**What you need to do**: When you transcribe the entries below, keep the wording exact and omit the pictures.

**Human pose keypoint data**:
=== Begin Enclosure ===
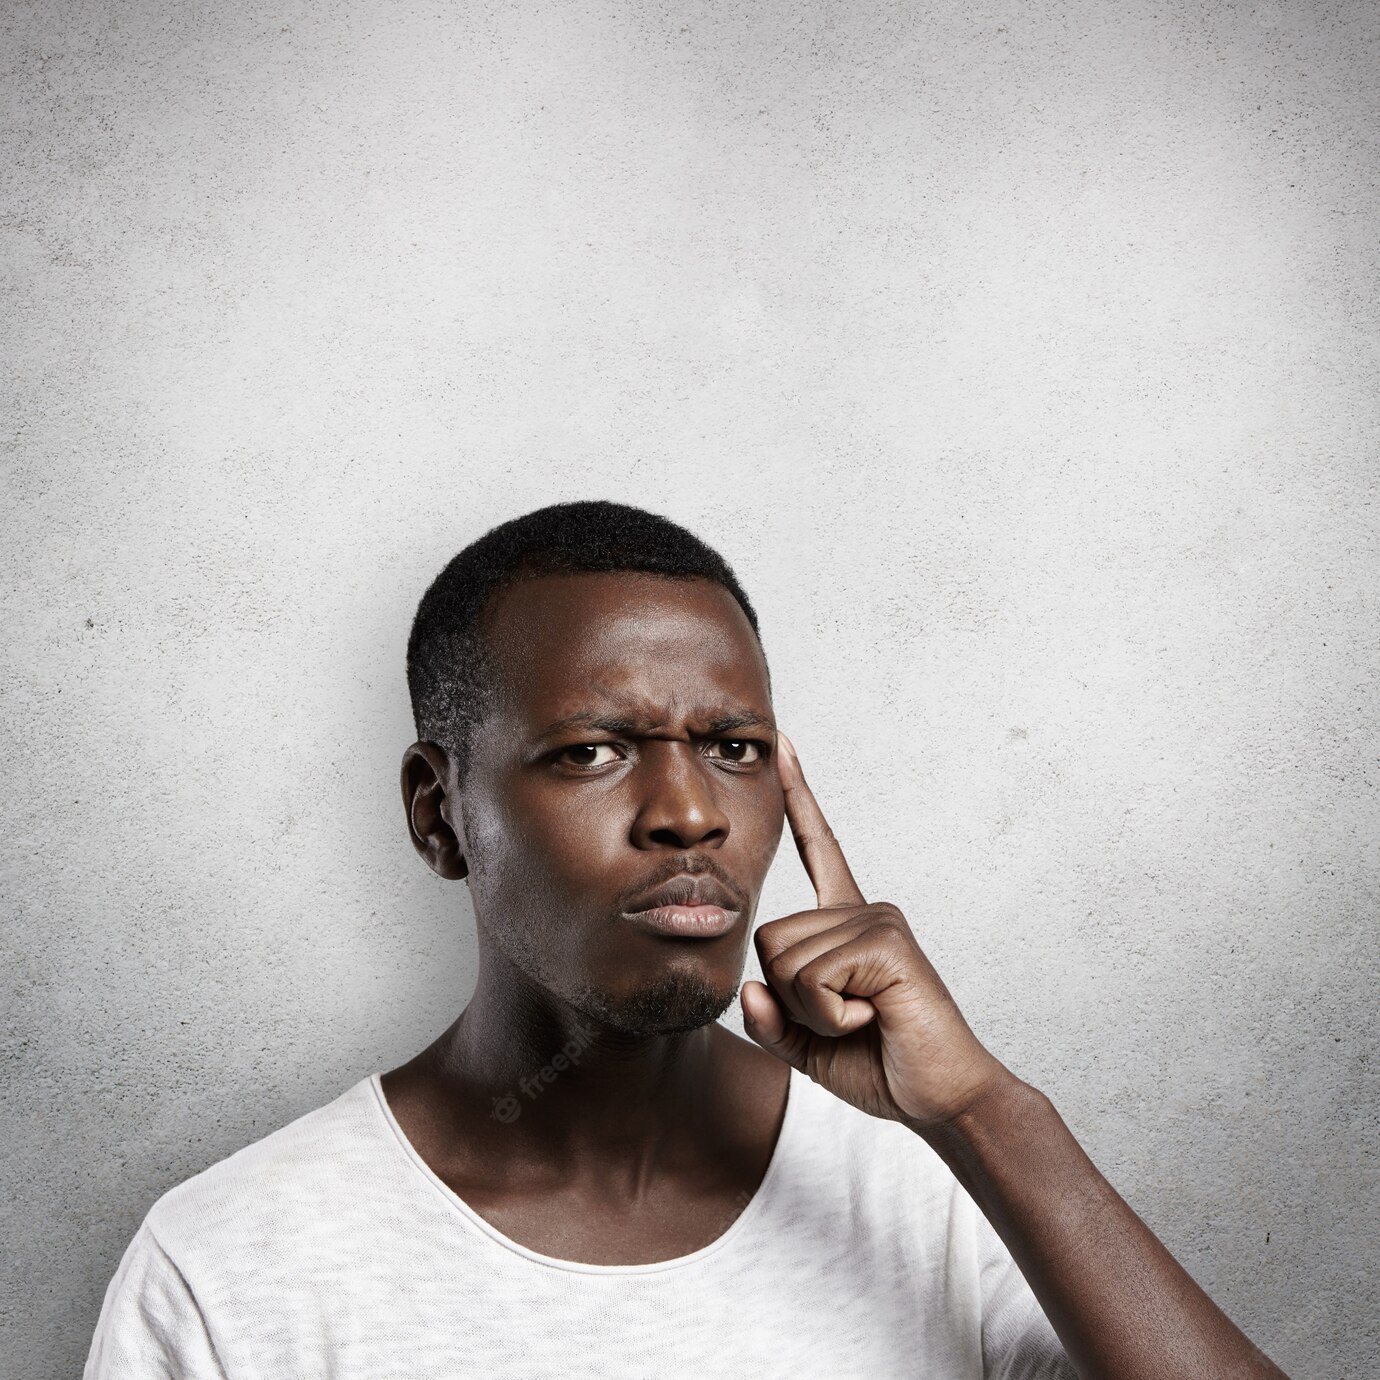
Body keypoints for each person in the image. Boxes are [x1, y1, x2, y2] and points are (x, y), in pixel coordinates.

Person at [85, 500, 1288, 1378]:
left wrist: (987, 1113)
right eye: (591, 751)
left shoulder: (944, 1191)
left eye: (734, 747)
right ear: (438, 812)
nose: (691, 812)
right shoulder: (234, 1265)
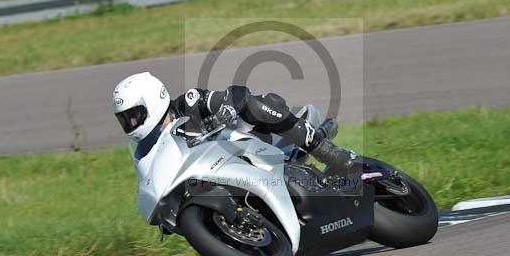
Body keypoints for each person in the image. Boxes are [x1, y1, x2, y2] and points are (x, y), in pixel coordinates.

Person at [112, 72, 355, 174]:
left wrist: (227, 106)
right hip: (219, 176)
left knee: (256, 104)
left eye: (134, 115)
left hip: (251, 148)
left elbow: (237, 93)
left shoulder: (189, 103)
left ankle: (327, 151)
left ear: (153, 100)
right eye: (125, 120)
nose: (131, 124)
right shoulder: (149, 149)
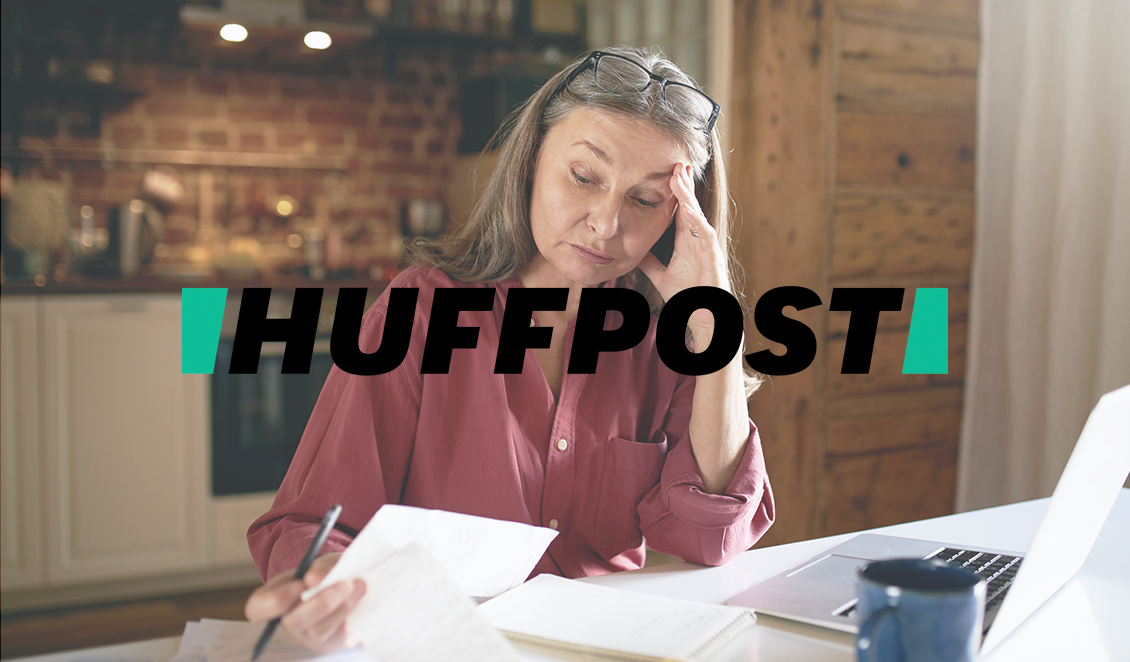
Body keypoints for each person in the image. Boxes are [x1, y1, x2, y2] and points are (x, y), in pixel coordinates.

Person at [243, 45, 775, 653]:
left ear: (681, 217)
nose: (606, 223)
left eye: (646, 199)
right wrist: (319, 589)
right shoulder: (420, 311)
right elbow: (310, 525)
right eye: (583, 176)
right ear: (530, 162)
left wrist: (715, 324)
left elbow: (710, 537)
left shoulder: (668, 341)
=== End Enclosure ===
**Exercise solution**:
Body keypoints for each person in the image. Boxes are [x1, y1, x2, y2] and points are (x, y), in pixel coordinates.

Person at [85, 500, 1288, 1378]:
left wrist: (987, 1113)
right eye: (591, 751)
left shoulder: (944, 1191)
left eye: (734, 747)
right ear: (438, 812)
nose: (691, 812)
right shoulder: (234, 1265)
Body keypoints for each person in the image. Boxes are [x1, y1, x2, y2] and points are (x, y), in pixel coordinates.

Person at [112, 72, 355, 174]:
left wrist: (227, 106)
right hip: (219, 176)
left knee: (256, 104)
left eye: (134, 115)
left hip: (251, 148)
left elbow: (237, 93)
left shoulder: (189, 103)
left ankle: (327, 151)
left ear: (153, 100)
right eye: (125, 120)
nose: (131, 124)
right shoulder: (149, 149)
Body keypoints for each person in the image. Boxes are [x1, y1, x2, y2] and points are (x, y), in pixel coordinates.

Person at [243, 45, 775, 653]:
left ear: (681, 217)
nose: (606, 223)
left eye: (646, 199)
right wrist: (319, 589)
right shoulder: (420, 311)
right elbow: (310, 525)
right eye: (583, 176)
right ear: (530, 162)
left wrist: (715, 324)
left elbow: (710, 537)
left shoulder: (668, 341)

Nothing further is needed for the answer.